For the CIA these days, just when it seems matters cannot get worse, they do. After being numbed by the Ames affair, excoriated over Guatemala and caught red-handed spying against two US allies, the agency now admits supplying a succession of presidents with intelligence on the Soviet Union and Russia which it knew almost certainly came from agents controlled by Moscow.
Such is the latest - but in all likelihood not the final - chapter of the case of Aldrich Ames, played out before aghast congressional committees, which at one point came close to eliciting an unheard-of formal reprimand by John Deutch, the CIA director, of no fewer than three of his predecessors.
It has been more than 20 months since Ames was arrested after being unmasked as the most damaging mole in CIA history. Since then one embarrassment after another has been heaped upon the agency, as it attempts to gauge the full extent of the havoc wreaked by its former Soviet branch counter- intelligence chief, now serving a life sentence without parole in a federal prison in Pennsylvania.
None though has matched the admission of Mr Deutch on Capitol Hill last week that a new, post-Ames internal investigation by the CIA's inspector general, Frederick Hitz, had shown that "tainted" information - i.e. data supplied by Soviet agents installed by the KGB to replace those betrayed by Ames during his nine years of treachery, between 1985 and 1994 - was contained in top-secret "blue border" intelligence reports, delivered by hand to a president.
On the basis of this bogus information, purporting to show hitherto unsuspected weapons advances by Moscow, the US may have decided to go ahead with fresh arms programmes of its own. The Pentagon is launching a study to assess the damage, and officials say "billions of dollars" may have been wasted on weapons the country did not need.
If so, and by a fine stroke of irony, Moscow would have successfully imitated one US strategy in the closing stages of the Cold War: of trying to bleed one's superpower opponent dry by forcing him into an ever more costly arms race. The US may have won in the end, but the Kremlin may have scored smaller victories along the way.
For Mr Deutch, the CIA's blundering was "an inexcusable lapse in elementary intelligence practices" - so inexcusable that Mr Hitz is said to have sought reprimands for three former directors, William Webster, Robert Gates, and James Woolsey who resigned at the end of 1994 amid congressional fury over his refusal to mete out stern punishment to agency officers involved with the Ames debacle.
For the time being, the trio have wriggled out of trouble by sending a joint letter to Mr Deutch protesting that they were not informed that suspect information was being passed to the White House. Indeed, they say if anyone is to blame it is Mr Hitz, who failed to mention the practice in an earlier report. Not relishing such invidious judgement of his peers, the current CIA director let them off the hook. But Congress many not be so easily satisfied.
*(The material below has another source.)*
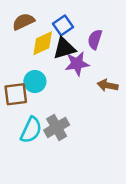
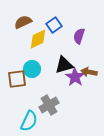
black triangle: (64, 48) -> (64, 65), moved
purple star: (77, 64) -> (75, 77), moved, turned -30
cyan semicircle: (31, 130) -> (29, 121), moved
One influential Democrat, Bob Kerrey, vice-chairman of the Senate Intelligence Committee, insists that unless the three are held personally accountable, "I don't know how the CIA will ever recover credibility with customers who are basing billion-dollar and life-and-death decisions on that intelligence." Mr Kerrey's chance may come this week, when the three are expected to be summoned to testify at fresh hearings into the fiasco.
One thing though is clear, that Mr Deutch's task of restoring the prestige and morale of the battered CIA is harder than ever. Quite apart from the Ames affair, the agency was forced in September to discipline a dozen officers for covering up human rights abuses in Guatemala in the early 1990s. Similar ructions concerning Honduras are reportedly imminent. Separately, the CIA has been caught this year conducting industrial espionage against France and Japan, close allies of the US.